#### Your goal:
Below are records with pictures. Reproduce exactly the lines from the line with "left back paw: (271, 796)" to the line with "left elbow: (424, 257)", inclusive, and leave each picture out.

◆ ◆ ◆ ◆

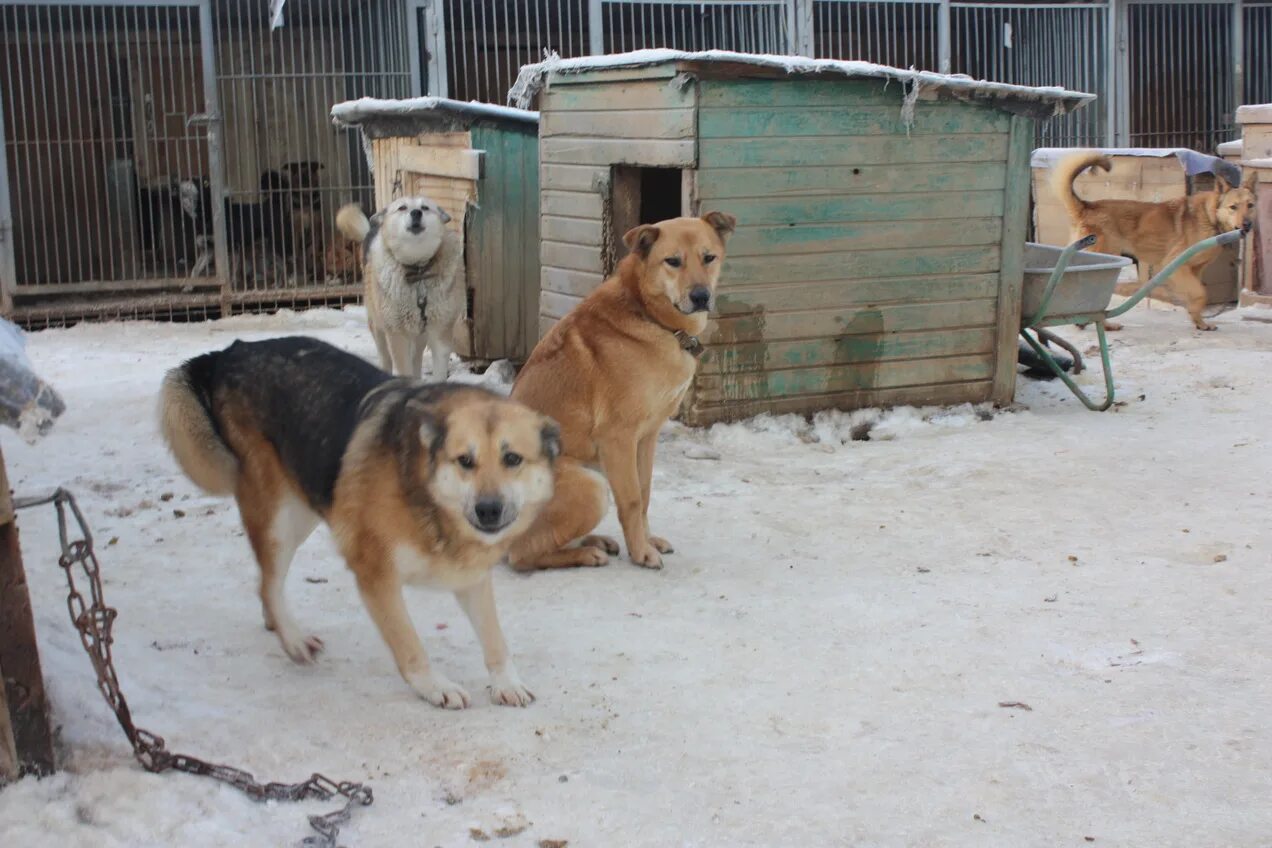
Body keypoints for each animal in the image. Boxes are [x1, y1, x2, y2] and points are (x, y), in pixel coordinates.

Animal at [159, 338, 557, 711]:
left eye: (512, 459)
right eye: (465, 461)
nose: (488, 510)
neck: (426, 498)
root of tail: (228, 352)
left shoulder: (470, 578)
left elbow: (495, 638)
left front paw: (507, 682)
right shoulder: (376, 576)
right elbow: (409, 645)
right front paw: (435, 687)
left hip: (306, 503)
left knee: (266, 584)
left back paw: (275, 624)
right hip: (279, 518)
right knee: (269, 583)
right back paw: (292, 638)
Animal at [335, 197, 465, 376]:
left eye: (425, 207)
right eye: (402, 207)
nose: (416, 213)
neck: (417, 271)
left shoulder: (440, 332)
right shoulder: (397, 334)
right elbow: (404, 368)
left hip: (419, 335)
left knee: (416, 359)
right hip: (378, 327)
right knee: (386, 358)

◆ ◆ ◆ ◆

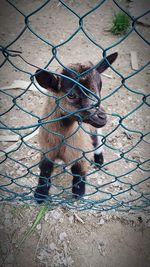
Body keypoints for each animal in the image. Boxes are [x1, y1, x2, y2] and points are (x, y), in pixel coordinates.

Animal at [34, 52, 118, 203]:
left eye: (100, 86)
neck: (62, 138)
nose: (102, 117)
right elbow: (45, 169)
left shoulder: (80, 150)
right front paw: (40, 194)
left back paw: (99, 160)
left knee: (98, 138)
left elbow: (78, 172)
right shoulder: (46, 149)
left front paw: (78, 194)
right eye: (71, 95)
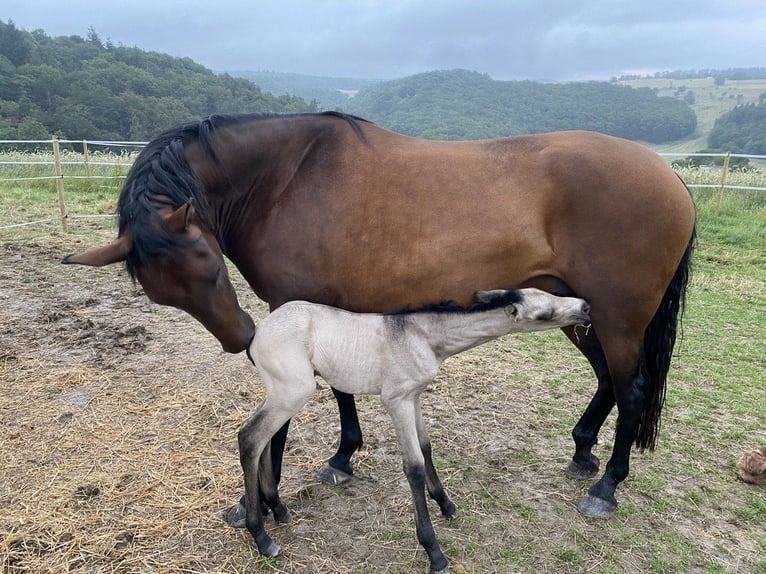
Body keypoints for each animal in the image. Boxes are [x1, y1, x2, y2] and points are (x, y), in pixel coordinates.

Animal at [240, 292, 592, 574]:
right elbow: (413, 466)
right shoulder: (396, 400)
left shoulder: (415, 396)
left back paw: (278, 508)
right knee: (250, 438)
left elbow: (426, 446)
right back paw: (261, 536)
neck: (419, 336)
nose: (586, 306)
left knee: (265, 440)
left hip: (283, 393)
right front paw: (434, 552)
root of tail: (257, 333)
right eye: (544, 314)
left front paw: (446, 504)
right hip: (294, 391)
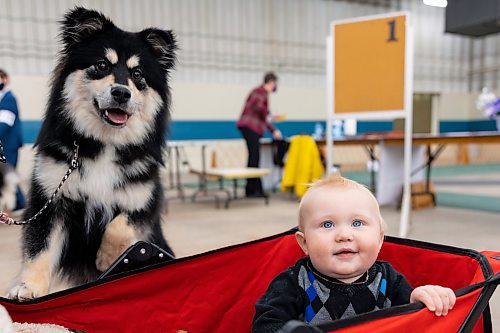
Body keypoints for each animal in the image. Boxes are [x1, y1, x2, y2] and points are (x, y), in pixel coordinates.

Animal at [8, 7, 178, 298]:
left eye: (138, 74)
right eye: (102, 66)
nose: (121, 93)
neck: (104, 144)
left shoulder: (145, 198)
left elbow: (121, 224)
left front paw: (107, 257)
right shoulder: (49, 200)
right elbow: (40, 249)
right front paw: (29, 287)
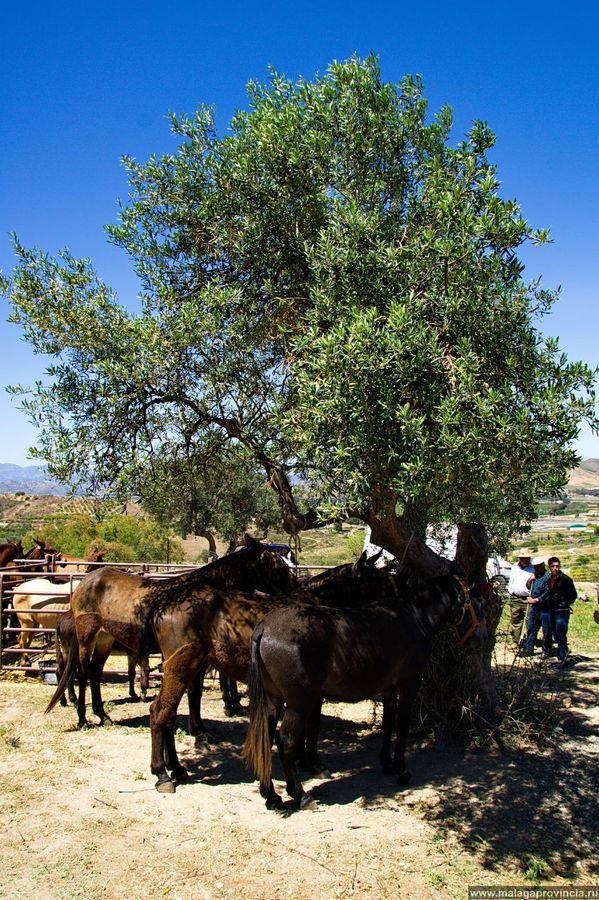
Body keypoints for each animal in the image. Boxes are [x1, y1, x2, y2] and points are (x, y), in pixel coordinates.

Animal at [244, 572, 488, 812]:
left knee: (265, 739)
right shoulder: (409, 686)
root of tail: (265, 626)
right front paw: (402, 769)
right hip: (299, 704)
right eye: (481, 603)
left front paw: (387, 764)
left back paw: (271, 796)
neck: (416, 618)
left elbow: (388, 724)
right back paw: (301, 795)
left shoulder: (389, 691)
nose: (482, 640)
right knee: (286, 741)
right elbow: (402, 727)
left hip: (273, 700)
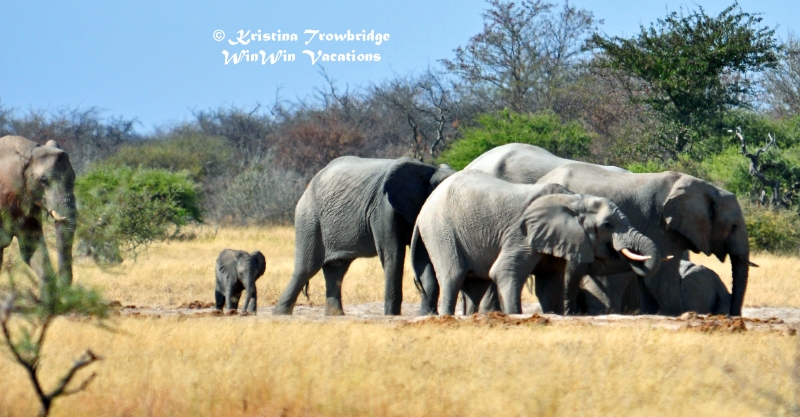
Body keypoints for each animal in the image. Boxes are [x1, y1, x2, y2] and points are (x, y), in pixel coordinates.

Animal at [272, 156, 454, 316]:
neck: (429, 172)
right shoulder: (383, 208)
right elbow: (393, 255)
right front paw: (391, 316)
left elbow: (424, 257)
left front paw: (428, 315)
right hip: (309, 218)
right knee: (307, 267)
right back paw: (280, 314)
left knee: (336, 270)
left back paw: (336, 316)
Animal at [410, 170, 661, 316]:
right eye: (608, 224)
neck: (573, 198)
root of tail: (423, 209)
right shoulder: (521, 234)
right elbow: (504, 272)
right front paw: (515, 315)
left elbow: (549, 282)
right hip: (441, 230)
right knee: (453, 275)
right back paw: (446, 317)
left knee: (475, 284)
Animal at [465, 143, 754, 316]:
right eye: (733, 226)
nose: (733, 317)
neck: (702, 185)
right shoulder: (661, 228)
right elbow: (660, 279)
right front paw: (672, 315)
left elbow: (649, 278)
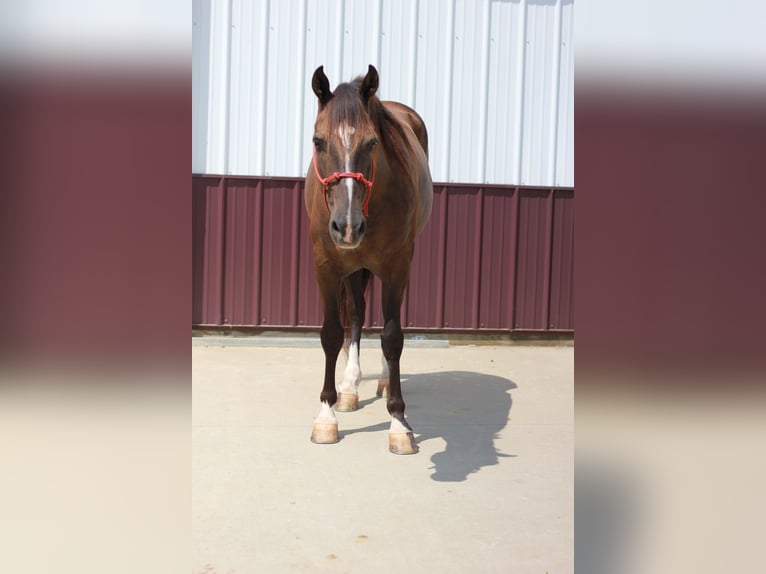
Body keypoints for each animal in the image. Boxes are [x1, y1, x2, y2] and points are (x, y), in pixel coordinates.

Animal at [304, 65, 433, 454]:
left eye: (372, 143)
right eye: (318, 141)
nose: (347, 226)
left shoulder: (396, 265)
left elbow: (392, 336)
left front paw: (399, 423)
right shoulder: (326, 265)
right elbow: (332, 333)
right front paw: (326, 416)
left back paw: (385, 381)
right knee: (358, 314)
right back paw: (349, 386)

◆ ◆ ◆ ◆

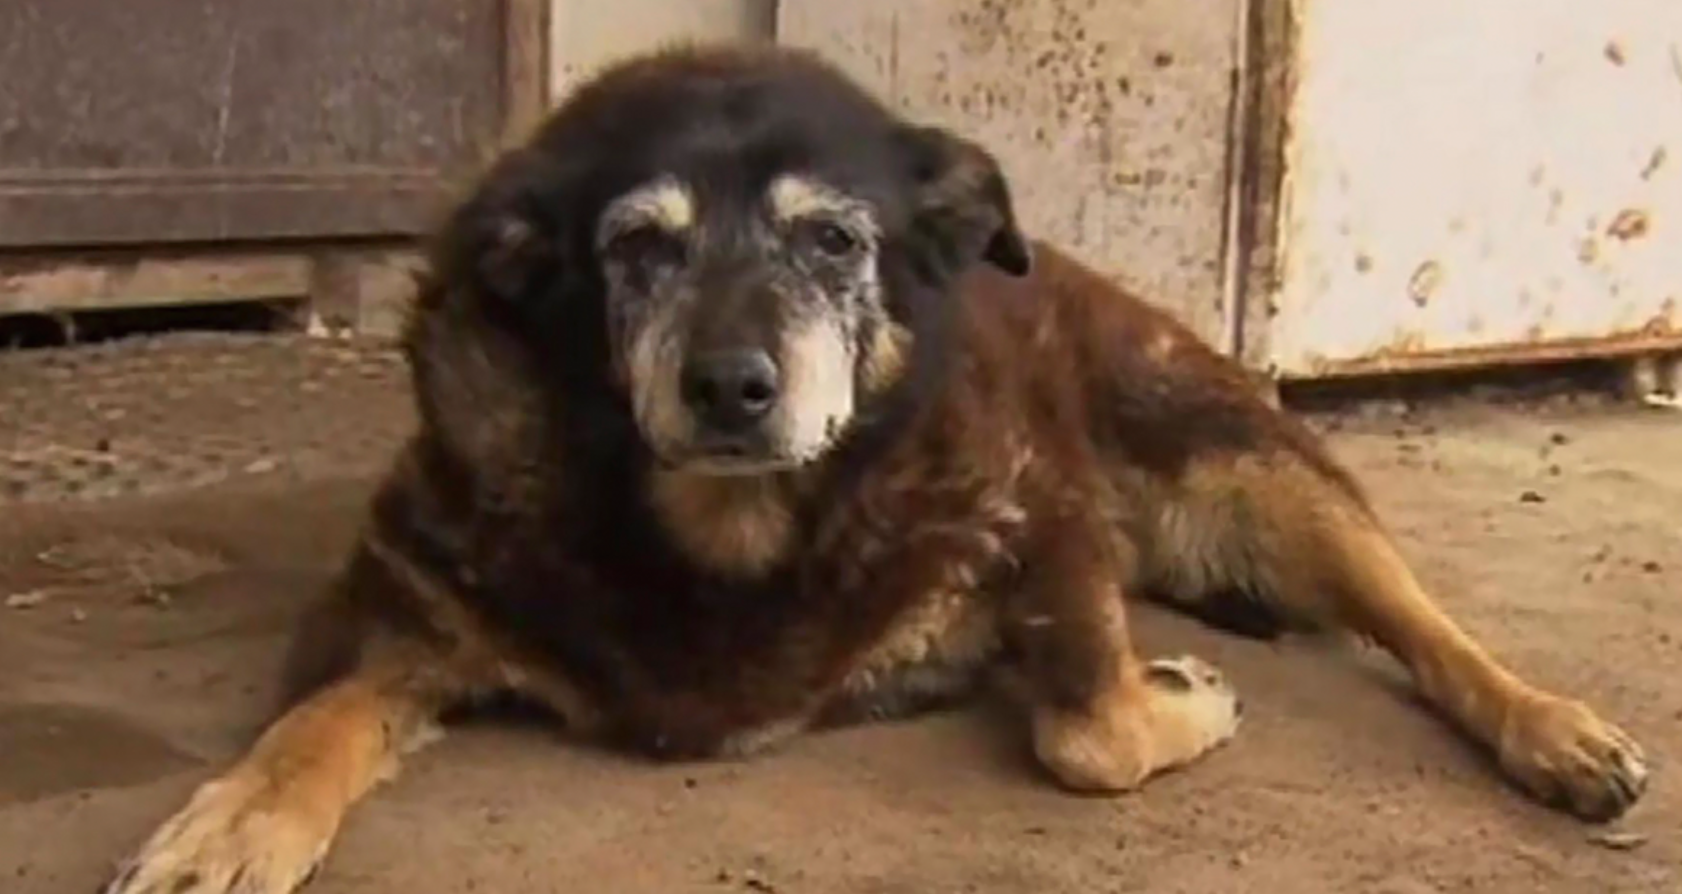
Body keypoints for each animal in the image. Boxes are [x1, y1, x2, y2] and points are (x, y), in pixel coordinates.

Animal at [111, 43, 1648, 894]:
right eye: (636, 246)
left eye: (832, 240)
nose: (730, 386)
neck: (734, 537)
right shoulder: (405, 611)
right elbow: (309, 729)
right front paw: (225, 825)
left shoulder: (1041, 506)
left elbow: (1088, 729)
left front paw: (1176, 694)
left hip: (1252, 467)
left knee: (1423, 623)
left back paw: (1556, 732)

◆ ◆ ◆ ◆

#### Worked solution:
left back paw: (271, 796)
neck: (416, 618)
left elbow: (388, 724)
right back paw: (301, 795)
left shoulder: (389, 691)
nose: (482, 640)
right knee: (286, 741)
right elbow: (402, 727)
left hip: (273, 700)
Body keypoints for each animal in the image. Boxes are [x1, y1, x2, y2] and points are (x, y), in pixel coordinates.

Animal at [272, 156, 454, 316]:
neck: (429, 172)
right shoulder: (383, 208)
right elbow: (393, 255)
right front paw: (391, 316)
left elbow: (424, 257)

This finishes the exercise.